--- Exercise ---
With all images omitted, write out the records word for word.

Document images with source code:

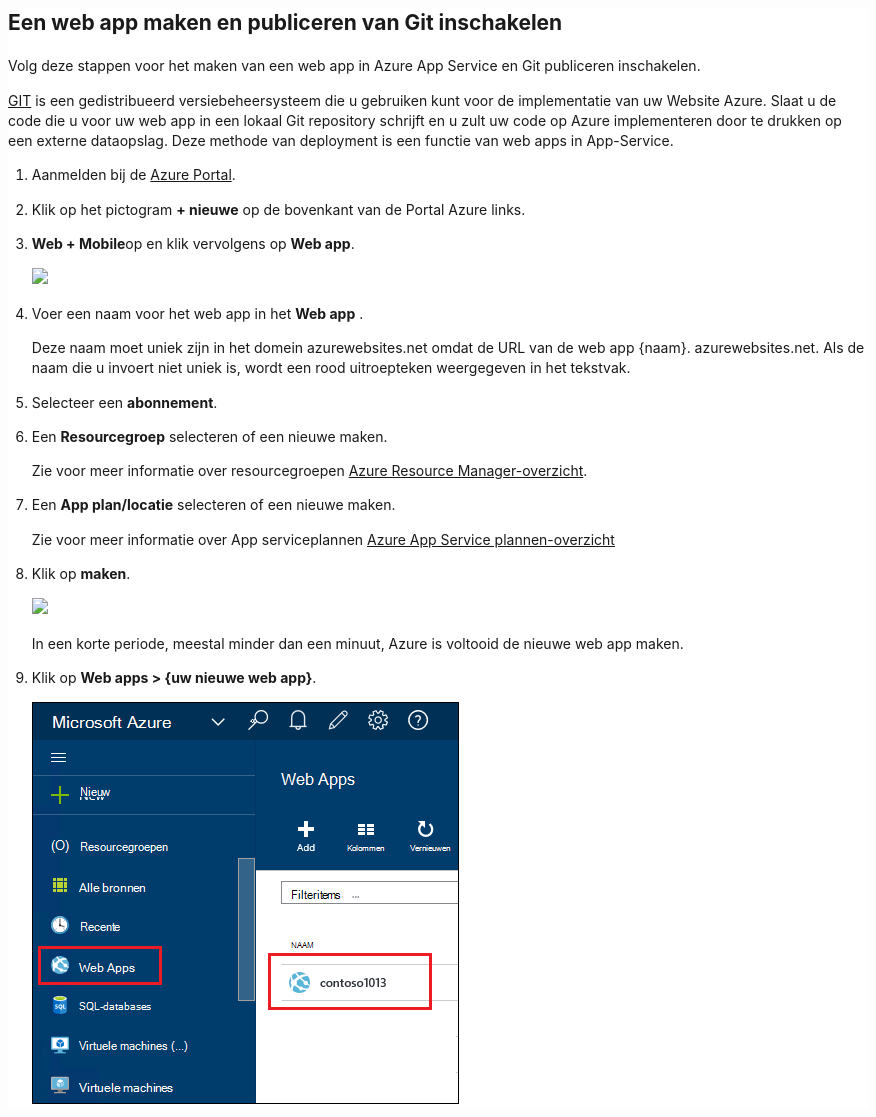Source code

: ## <a name="create-a-web-app-and-enable-git-publishing"></a>Een web app maken en publiceren van Git inschakelen

Volg deze stappen voor het maken van een web app in Azure App Service en Git publiceren inschakelen. 

[GIT](http://git-scm.com/) is een gedistribueerd versiebeheersysteem die u gebruiken kunt voor de implementatie van uw Website Azure. Slaat u de code die u voor uw web app in een lokaal Git repository schrijft en u zult uw code op Azure implementeren door te drukken op een externe dataopslag. Deze methode van deployment is een functie van web apps in App-Service.  

1. Aanmelden bij de [Azure Portal](https://portal.azure.com).

2. Klik op het pictogram **+ nieuwe** op de bovenkant van de Portal Azure links.

3. **Web + Mobile**op en klik vervolgens op **Web app**.

    ![][portal-quick-create]

4. Voer een naam voor het web app in het **Web app** .

    Deze naam moet uniek zijn in het domein azurewebsites.net omdat de URL van de web app {naam}. azurewebsites.net. Als de naam die u invoert niet uniek is, wordt een rood uitroepteken weergegeven in het tekstvak.

5. Selecteer een **abonnement**.

6. Een **Resourcegroep** selecteren of een nieuwe maken.

    Zie voor meer informatie over resourcegroepen [Azure Resource Manager-overzicht](../azure-resource-manager/resource-group-overview.md).

7. Een **App plan/locatie** selecteren of een nieuwe maken.

    Zie voor meer informatie over App serviceplannen [Azure App Service plannen-overzicht](../azure-web-sites-web-hosting-plans-in-depth-overview.md)

8. Klik op **maken**.
   
    ![][portal-quick-create2]

    In een korte periode, meestal minder dan een minuut, Azure is voltooid de nieuwe web app maken.

9. Klik op **Web apps > {uw nieuwe web app}**.

    ![](./media/web-sites-nodejs-develop-deploy-mac/gotowebapp.png)


[helloworld-completed]: ./media/web-sites-nodejs-develop-deploy-mac/helloazure.png
[helloworld-localhost]: ./media/web-sites-nodejs-develop-deploy-mac/helloworldlocal.png
[portal-quick-create]: ./media/web-sites-nodejs-develop-deploy-mac/create-quick-website.png
[portal-quick-create2]: ./media/web-sites-nodejs-develop-deploy-mac/create-quick-website2.png
[setup-git-publishing]: ./media/web-sites-nodejs-develop-deploy-mac/setup_git_publishing.png
[go-to-dashboard]: ./media/web-sites-nodejs-develop-deploy-mac/go_to_dashboard.png
[deployment-part]: ./media/web-sites-nodejs-develop-deploy-mac/deployment-part.png
[deployment-credentials]: ./media/web-sites-nodejs-develop-deploy-mac/deployment-credentials.png
[git-url]: ./media/web-sites-nodejs-develop-deploy-mac/git-url.png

--- Task result ---
Source code

: ## <a name="create-a-web-app-and-enable-git-publishing"></a>Een web app maken en publiceren van Git inschakelen

Volg deze stappen voor het maken van een web app in Azure App Service en Git publiceren inschakelen. 

[GIT](http://git-scm.com/) is een gedistribueerd versiebeheersysteem die u gebruiken kunt voor de implementatie van uw Website Azure. Slaat u de code die u voor uw web app in een lokaal Git repository schrijft en u zult uw code op Azure implementeren door te drukken op een externe dataopslag. Deze methode van deployment is een functie van web apps in App-Service.  

1. Aanmelden bij de [Azure Portal](https://portal.azure.com).

2. Klik op het pictogram **+ nieuwe** op de bovenkant van de Portal Azure links.

3. **Web + Mobile**op en klik vervolgens op **Web app**.

    ![][portal-quick-create]

4. Voer een naam voor het web app in het **Web app** .

    Deze naam moet uniek zijn in het domein azurewebsites.net omdat de URL van de web app {naam}. azurewebsites.net. Als de naam die u invoert niet uniek is, wordt een rood uitroepteken weergegeven in het tekstvak.

5. Selecteer een **abonnement**.

6. Een **Resourcegroep** selecteren of een nieuwe maken.

    Zie voor meer informatie over resourcegroepen [Azure Resource Manager-overzicht](../azure-resource-manager/resource-group-overview.md).

7. Een **App plan/locatie** selecteren of een nieuwe maken.

    Zie voor meer informatie over App serviceplannen [Azure App Service plannen-overzicht](../azure-web-sites-web-hosting-plans-in-depth-overview.md)

8. Klik op **maken**.
   
    ![][portal-quick-create2]

    In een korte periode, meestal minder dan een minuut, Azure is voltooid de nieuwe web app maken.

9. Klik op **Web apps > {uw nieuwe web app}**.

    ![](./media/web-sites-nodejs-develop-deploy-mac/gotowebapp.png)


[helloworld-completed]: ./media/web-sites-nodejs-develop-deploy-mac/helloazure.png
[helloworld-localhost]: ./media/web-sites-nodejs-develop-deploy-mac/helloworldlocal.png
[portal-quick-create]: ./media/web-sites-nodejs-develop-deploy-mac/create-quick-website.png
[portal-quick-create2]: ./media/web-sites-nodejs-develop-deploy-mac/create-quick-website2.png
[setup-git-publishing]: ./media/web-sites-nodejs-develop-deploy-mac/setup_git_publishing.png
[go-to-dashboard]: ./media/web-sites-nodejs-develop-deploy-mac/go_to_dashboard.png
[deployment-part]: ./media/web-sites-nodejs-develop-deploy-mac/deployment-part.png
[deployment-credentials]: ./media/web-sites-nodejs-develop-deploy-mac/deployment-credentials.png
[git-url]: ./media/web-sites-nodejs-develop-deploy-mac/git-url.png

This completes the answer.